It was a quote from Cardinal Newman and it had taken Phelps back to the
Apologia
. Not that he had ever been far distant from it. If Newman's account of his conversion was the best there was, faith was built on sand, on a void, but it remained a fascinating exercise in self-deception. He must urge Catherine to get to know Frater Leone. There is no victory without an opponent.
“Don Ibanez showed me the basilica he had built,” he told the priest.
“He has a great devotion to Our Lady of Guadalupe.”
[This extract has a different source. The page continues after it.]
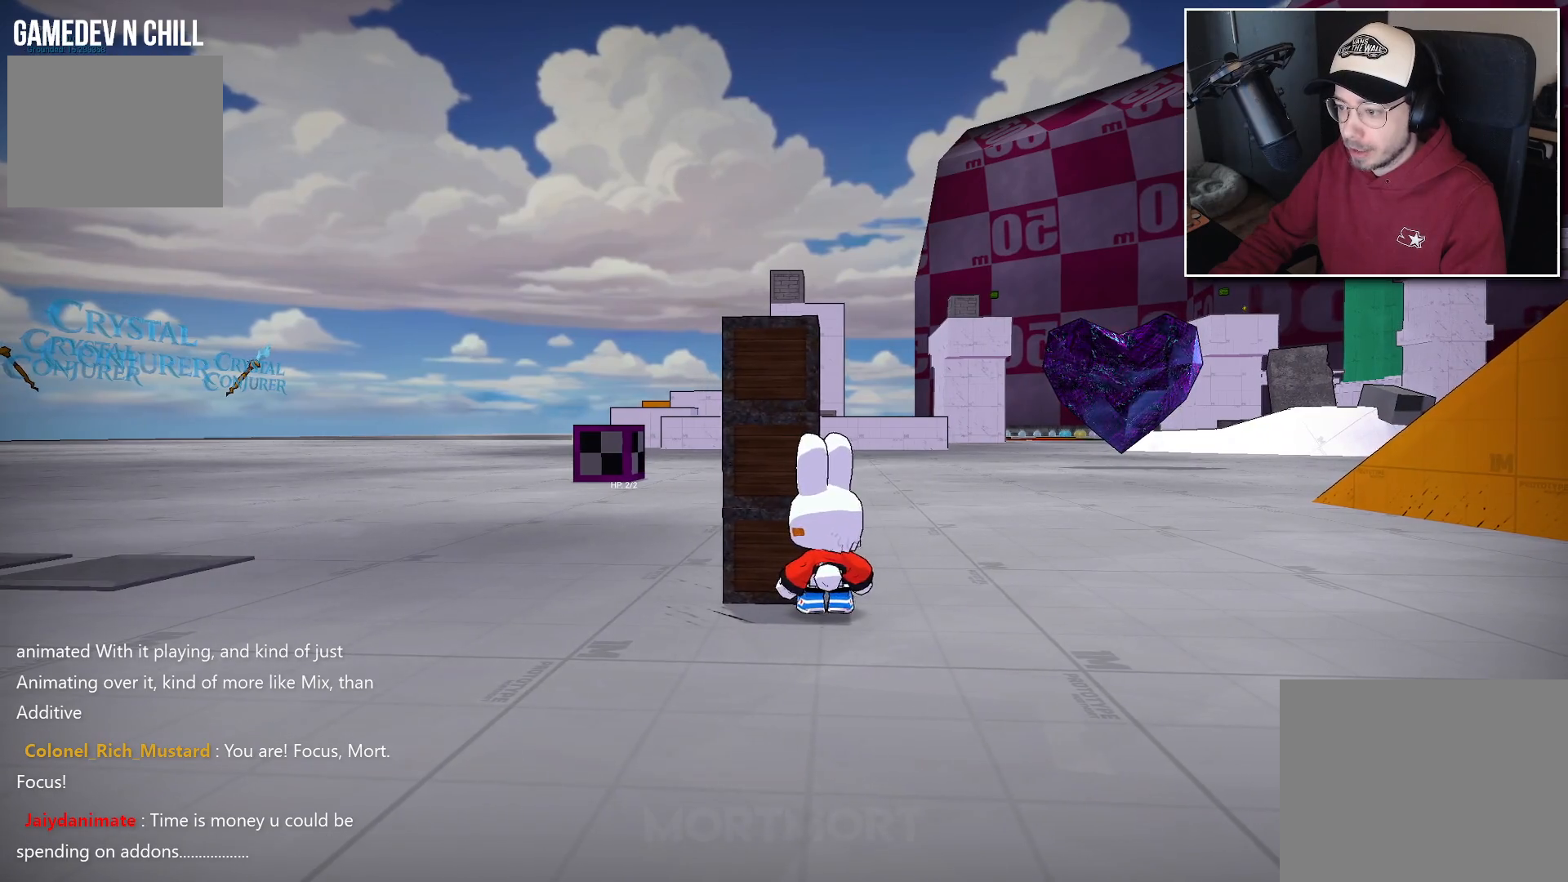
{"buttons": [], "left_stick": "up-right", "right_stick": "center", "events": [[200, "left_stick", "up-left"], [250, "left_stick", "left"], [350, "left_stick", "center"], [433, "left_stick", "up-right"]]}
Phelps had been almost ashamed to think that the targets of his polemical books were all across the sea when only a few hundreds of miles to the south was the most influential superstition in the Americas. Frater Leone had brought him books and now Phelps was knowledgeable enough. The fable was both like and unlike so many others.
And then had come the outrage in Mexico City, the image stolen by a band of gunmen. Phelps had been as indignant as Frater Leone. The theft was not an attack on all that image stood for; it was simply a ploy in some anti-immigration nonsense. Let the masses indulge in their superstitions. Jason Phelps had no expectation that such devotions would disappear. They had a role to play. His own writings had been aimed at the intelligentsia, those with a capacity to understand. Apparently Don Ibanez was not among them. So be it. He had no desire to bait his neighbor. Let the simple think that their incredible beliefs and practices were credible. That did little harm, and some social good. But it was essential that those with minds acknowledged, at least among themselves, that nonsense was nonsense. That was the only solid basis for tolerance. Phelps had been even more outraged by the disappearance of Don Ibanez. Oddly, Frater Leone, unlike Clare, had taken the kidnapping calmly.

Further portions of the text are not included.